═══ Records provided ═══
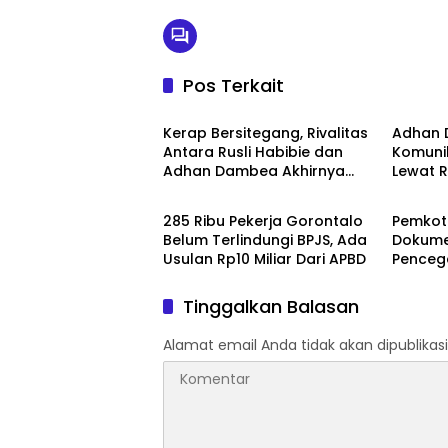
Pos Terkait
Kota Gorontalo
Kota G
‎Kerap Bersitegang, Rivalitas
‎Adhan
Antara Rusli Habibie dan
Komuni
Adhan Dambea Akhirnya
Lewat R
Kota Gorontalo
Kota G
Mencair
‎285 Ribu Pekerja Gorontalo
Pemkot
Belum Terlindungi BPJS, Ada
Dokume
Usulan Rp10 Miliar Dari APBD‎
Penceg
Seksual
Tinggalkan Balasan
Alamat email Anda tidak akan dipublikasi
═══
**Task statement:** Reproduce all of the data exactly; the pictures do not belong in the copy.

**Reply:**
Pos Terkait
Kota Gorontalo
Kota G
‎Kerap Bersitegang, Rivalitas
‎Adhan
Antara Rusli Habibie dan
Komuni
Adhan Dambea Akhirnya
Lewat R
Kota Gorontalo
Kota G
Mencair
‎285 Ribu Pekerja Gorontalo
Pemkot
Belum Terlindungi BPJS, Ada
Dokume
Usulan Rp10 Miliar Dari APBD‎
Penceg
Seksual
Tinggalkan Balasan
Alamat email Anda tidak akan dipublikasi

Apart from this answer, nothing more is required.